Reverse engineering purpose onto your organisation, can it work?
‘Purpose’ is hot and so is purpose-marketing. Earlier this week, SWOCC hosted a fully-booked event to present Esther Overmars and Amber Kouwen’s new publication #89 ‘Purpose oriëntatie’. In this publication, the authors mapped out the definition of this and created a helpful framework for organisations to incorporate it in their business in a meaningful way.
One of the conclusions they make is that purpose is not only a corporate buzzword, but “A transformative force for companies to contribute to solutions for people, society and/or the environment”.
This is true for organisations whose existence is founded on a product or service that offers a societal or environmental benefit. But can a newly found purpose really transform companies that were not established with these missions at their core? In other words, if you didn’t have a purpose to start with, can you find it, actually make it happen, and convince consumers?
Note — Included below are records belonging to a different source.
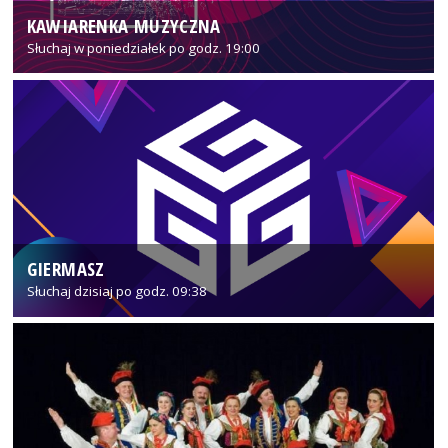
KAWIARENKA MUZYCZNA
Słuchaj w poniedziałek po godz. 19:00
GIERMASZ
Słuchaj dzisiaj po godz. 09:38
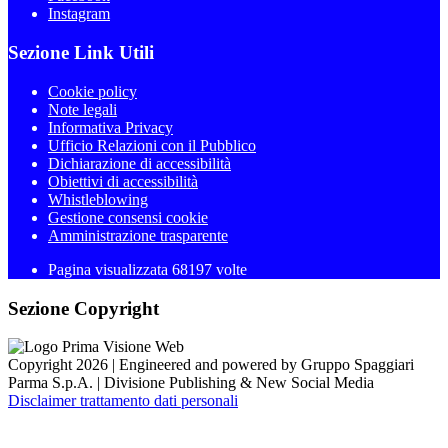
Instagram
Sezione Link Utili
Cookie policy
Note legali
Informativa Privacy
Ufficio Relazioni con il Pubblico
Dichiarazione di accessibilità
Obiettivi di accessibilità
Whistleblowing
Gestione consensi cookie
Amministrazione trasparente
Pagina visualizzata
68197
volte
Sezione Copyright
Copyright 2026 | Engineered and powered by Gruppo Spaggiari
Parma S.p.A. | Divisione Publishing & New Social Media
Disclaimer trattamento dati personali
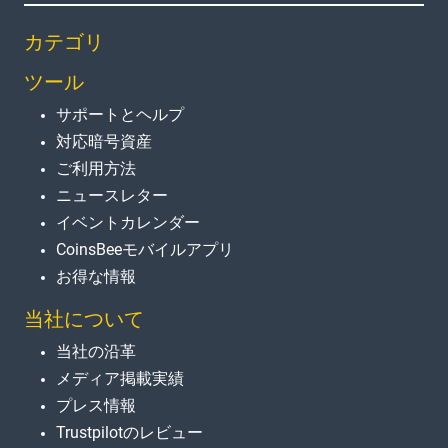
カテゴリ
ツール
サポートとヘルプ
対応暗号資産
ご利用方法
ニュースレター
イベントカレンダー
CoinsBeeモバイルアプリ
お得な情報
当社について
当社の沿革
メディア掲載実績
プレス情報
Trustpilotのレビュー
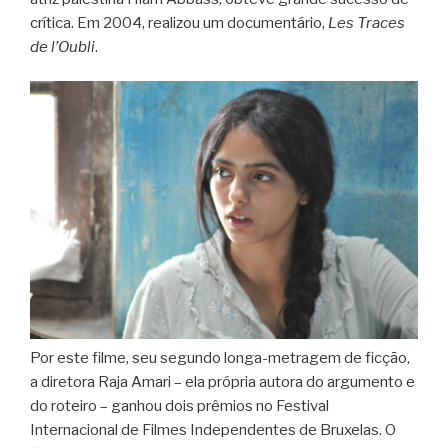
crítica. Em 2004, realizou um documentário,
Les Traces
de l’Oubli
.
Por este filme, seu segundo longa-metragem de ficção,
a diretora Raja Amari – ela própria autora do argumento e
do roteiro – ganhou dois prêmios no Festival
Internacional de Filmes Independentes de Bruxelas. O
Philip Morris, the big tobacco company, was originally invited to speak on their transformation into a company with a purpose (creating a smoke-free world, allegedly). The speaker was eventually uninvited from the event as the programming choice created backlash. While understandable that SWOCC did not want ‘smoking and cigarettes’ to become the issue of the debate, rather than the topic of purpose orientation, it was a shame not to hear Philip Morris’ pitch.
The response to inviting Philip Morris emphasizes the fact that ‘purpose marketing’ is not convincing if purpose is not embedded in the product that the company is known for. And for a company with a reputation like that of Philip Morris, it will be very difficult to convince consumers, activists, and the press, otherwise.
Banking for better?
The speaker for ABN Amro at the event, Remco Herremans, a brand strategist for the bank, was there to discuss how purpose is not simply an ‘uithangbord’ for the organisation. In fact, ABN Amro has been spending the last five years trying to define its’ purpose. What it has come up with is that they “Have a clear purpose: ‘Banking for better, for generations to come’”. You would be hard pressed to understand how they define banking for better, or how they aim to achieve that while reading their short page about purpose. They state that they “aim to achieve responsible growth”, but without any explanation on what they mean by responsible growth. Perhaps the video on this page explains it better, but unfortunately it is not working at the time of writing.
Again, without a clear link between purpose and product, a coherent and compelling strategy is difficult to define and communicate.
According to Nadienske de Vries, speaking at the event on behalf of Vattenfall, sustainability is their business strategy. As they have received (what they deem to be unfair) criticism from activist groups and the press, they have focused inwards. By making sure their team members are aligned but also well-versed on the purpose of their brand, but also informed on the perspective of Vattenfall on the public criticisms. According to Ms de Vries, their mission to become fossil-free within one generation resonates very well with their own people and is a core attraction for new talent.
The last speaker, Niels Pel of Plinkr, made a clear case for purpose being integrally tied to product. With a background in purpose marketing and position, he understands the value of communicating purpose. But he made it very clear that purpose stems from product. If a product does not aim to solve a societal, environmental, or other important problem, then a purpose is very difficult to retrofit. The product of Plinkr helps citizens become debt-free with the help of social workers as well as technology. The mission of improving lives is inherent in the product, which makes the communication of purpose all the more convincing.
As Esther Overmars says, “Als authenticiteit ontbreekt en blijkt dat in de bestuurskamer de prioriteiten anders liggen, volgt al snel het stempel ‘purpose washing’.” And this will happen when purpose is reverse engineered to an organization or product, rather than being part of its conception and product. As we saw in the case of Philip Morris being uninvited, without an authentic mission that is supported by product, purpose is just words.
As Future of Food Institute, we see this in consumer research too. When brands want to scream their purpose from their rooftops (because of how proud they are of the work they do), consumers become more sceptical and try to poke holes in the ‘purpose’ story. And not only consumers – activist groups, and media outlets too. What we see in practice is that the more you talk about your ethical, benevolent, world-altering mission, the more people will dig to find your hypocrisies and where you have failed. When something looks too good to be true, people become more critical.
Purpose in crisis
In her closing speech, director of SWOCC, Lotte referred to (and disagreed with) a quote by WARC ‘Purpose is dead’. Purpose may not be dead, but it is in crisis.
With every new brand standing up for a cause, brands that are actual game changers become just another number. Consumers can’t always (instantly) separate the chaff from the wheat, but, sooner or later, purpose washing becomes evident. Unfortunately, real purpose-driven organizations who cannot tell a good story are sometimes thrown away with the bathwater.